Top of ENTRIES SHOWN
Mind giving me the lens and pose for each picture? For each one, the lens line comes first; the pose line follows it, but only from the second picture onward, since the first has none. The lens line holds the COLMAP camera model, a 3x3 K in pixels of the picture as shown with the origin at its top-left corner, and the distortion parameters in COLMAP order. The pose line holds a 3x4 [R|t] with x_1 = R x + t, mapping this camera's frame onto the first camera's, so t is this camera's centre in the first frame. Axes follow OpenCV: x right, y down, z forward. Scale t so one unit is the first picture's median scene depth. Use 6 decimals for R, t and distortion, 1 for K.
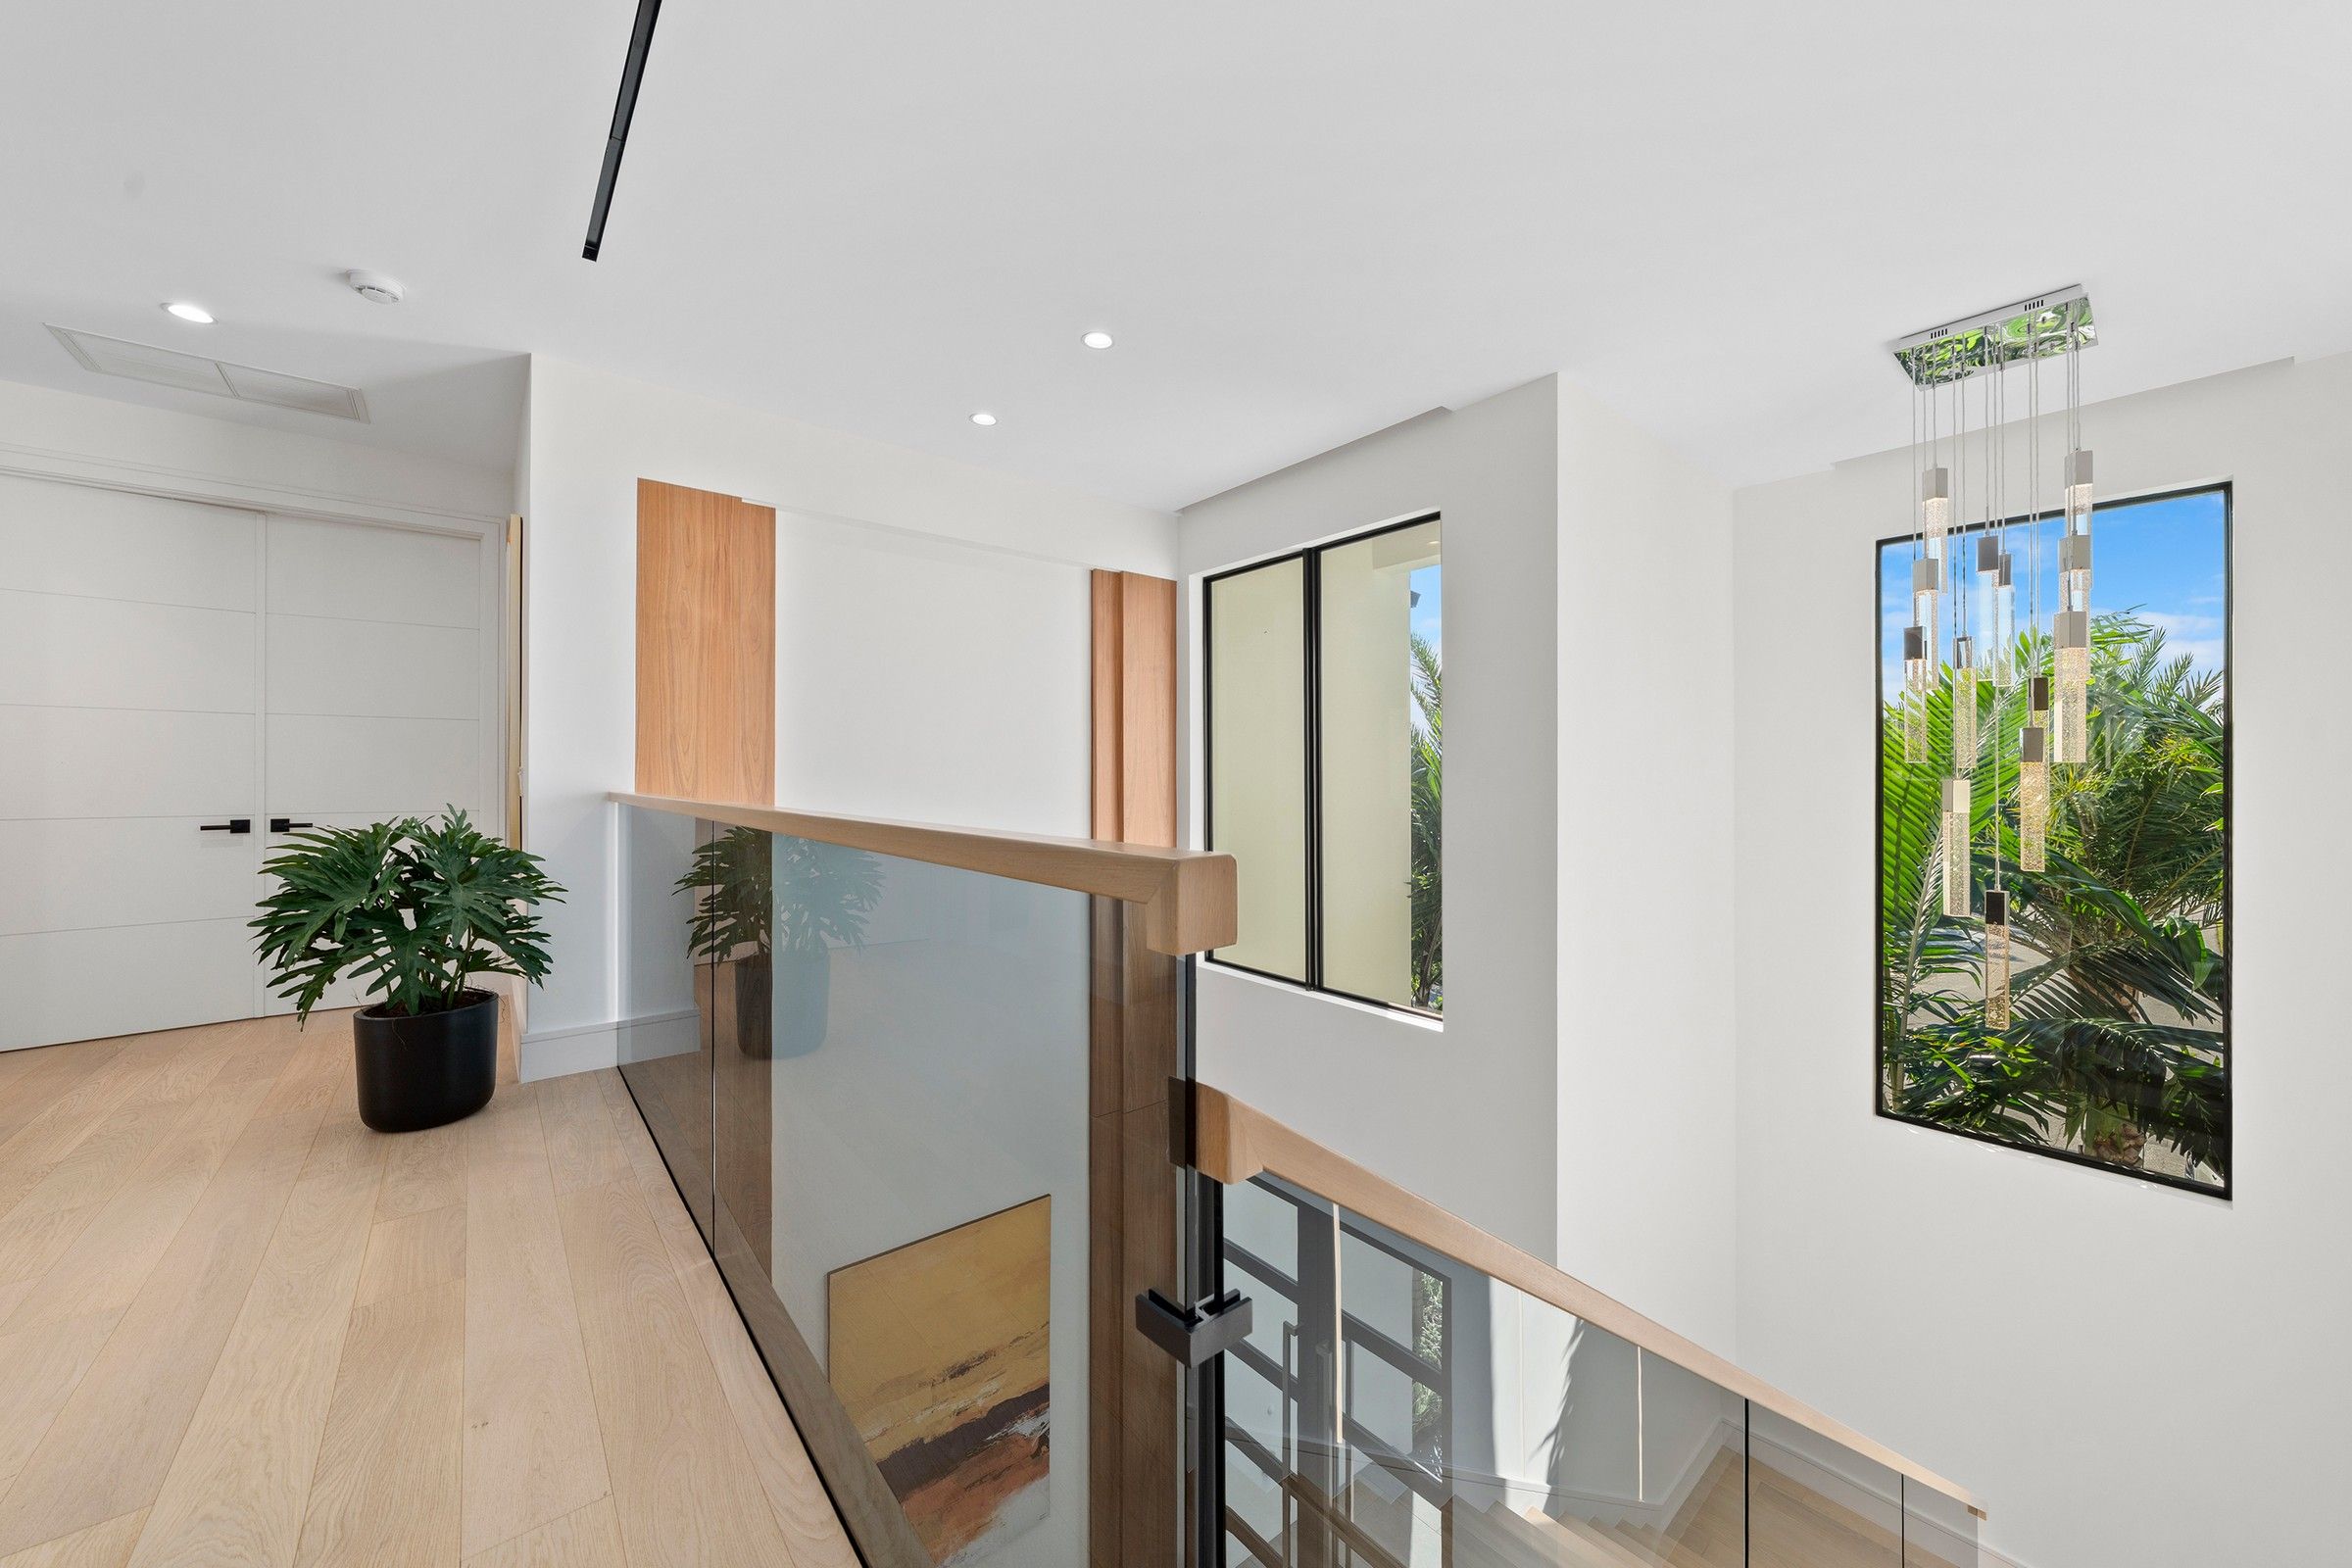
lens RADIAL K [[851.5, 0, 1164.2], [0, 851.5, 774.3], [0, 0, 1]] dist [-0.013734, 0.002605]
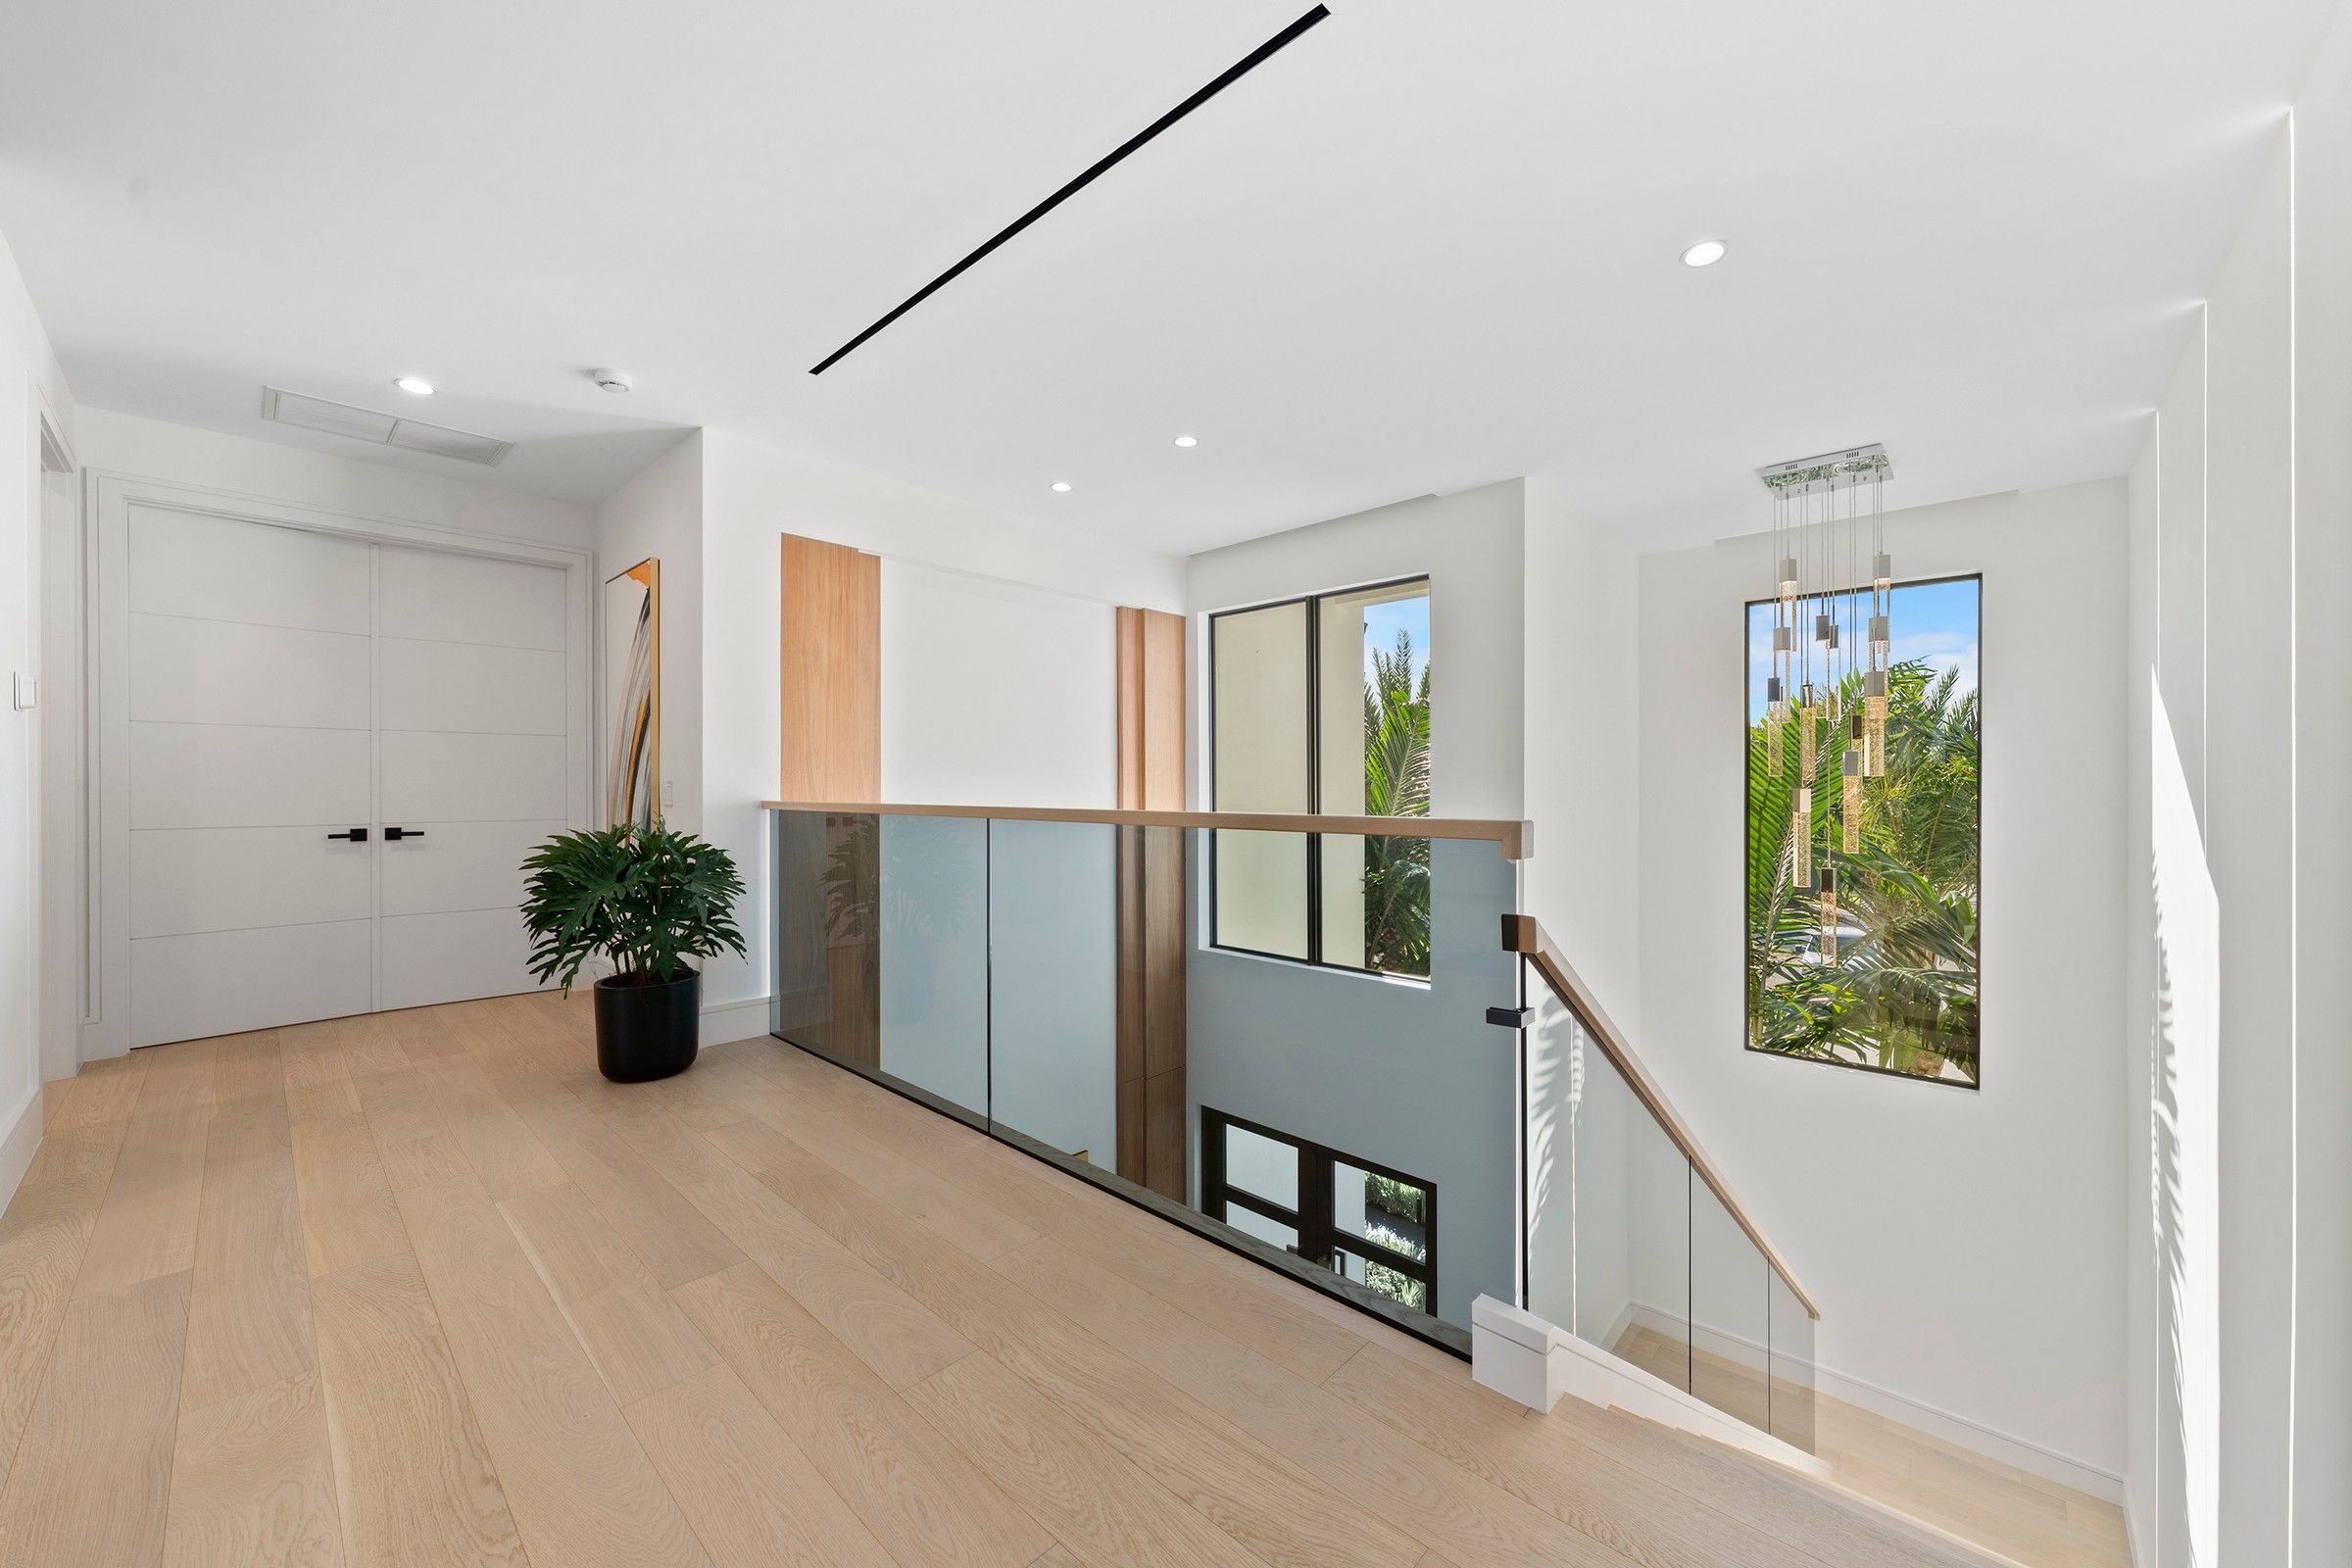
lens RADIAL K [[851.5, 0, 1180.3], [0, 851.5, 788.9], [0, 0, 1]] dist [-0.013734, 0.002605]
pose [[0.992767, -0.002019, 0.120044, -0.192045], [0.001370, 0.999984, 0.005485, -0.001382], [-0.120053, -0.005281, 0.992753, -0.205510]]
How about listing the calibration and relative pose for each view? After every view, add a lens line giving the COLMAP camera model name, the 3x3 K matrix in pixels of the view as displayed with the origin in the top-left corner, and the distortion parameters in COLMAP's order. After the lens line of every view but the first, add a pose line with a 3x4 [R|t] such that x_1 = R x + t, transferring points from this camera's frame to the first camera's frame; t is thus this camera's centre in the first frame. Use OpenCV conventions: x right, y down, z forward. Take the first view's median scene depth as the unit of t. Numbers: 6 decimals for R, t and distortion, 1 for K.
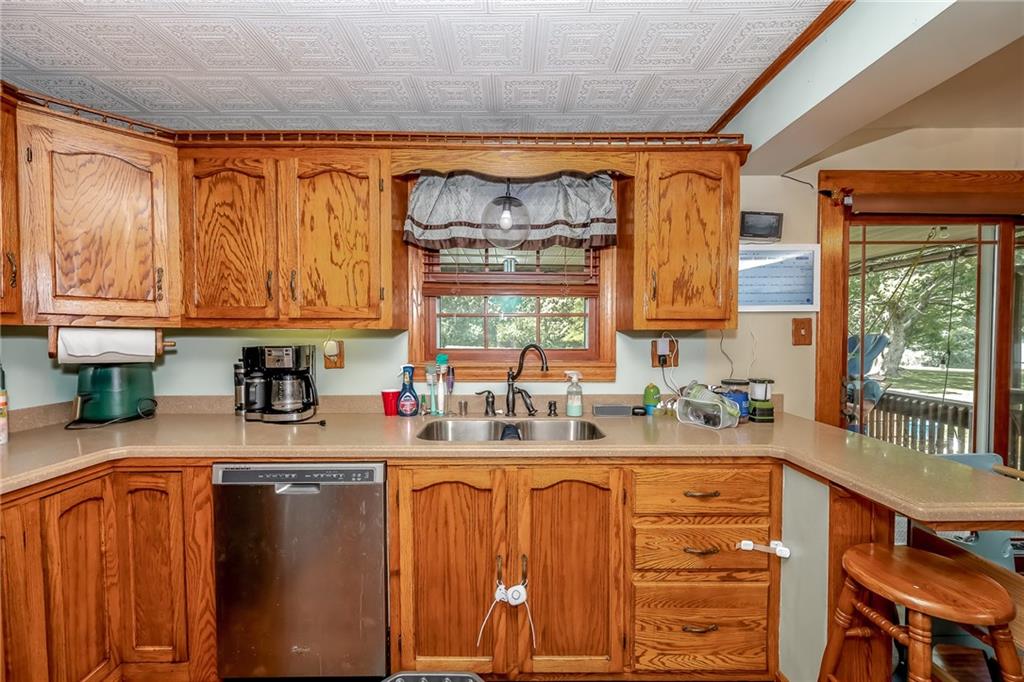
Bottom of ENTRIES SHOWN
### TASK
Please reproduce all of the material above word for word, leaving out the pictures.

### RESPONSE TO THIS TASK
Mind giving me the lens and pose for each picture? For each one, the lens line comes first; the pose line follows it, but only from the second picture onward, since the first has none. The lens line holds the COLMAP camera model, a 3x3 K in pixels of the picture as shown with the origin at its top-left corner, and the distortion parameters in COLMAP order. The pose line holds a 3x4 [R|t] with x_1 = R x + t, mapping this camera's frame onto the first camera's, so t is this camera's centre in the first frame. Axes follow OpenCV: x right, y down, z forward. Scale t so one unit is the first picture's median scene depth. Use 6 decimals for R, t and distortion, 1 for K.
lens RADIAL K [[851.5, 0, 1164.2], [0, 851.5, 774.3], [0, 0, 1]] dist [-0.013734, 0.002605]
lens RADIAL K [[851.5, 0, 1180.3], [0, 851.5, 788.9], [0, 0, 1]] dist [-0.013734, 0.002605]
pose [[0.992767, -0.002019, 0.120044, -0.192045], [0.001370, 0.999984, 0.005485, -0.001382], [-0.120053, -0.005281, 0.992753, -0.205510]]
How about listing the calibration and relative pose for each view? After every view, add a lens line giving the COLMAP camera model name, the 3x3 K matrix in pixels of the view as displayed with the origin in the top-left corner, and the distortion parameters in COLMAP's order. After the lens line of every view but the first, add a pose line with a 3x4 [R|t] such that x_1 = R x + t, transferring points from this camera's frame to the first camera's frame; t is thus this camera's centre in the first frame. Use OpenCV conventions: x right, y down, z forward. Take the first view's median scene depth as the unit of t. Numbers: 6 decimals for R, t and distortion, 1 for K.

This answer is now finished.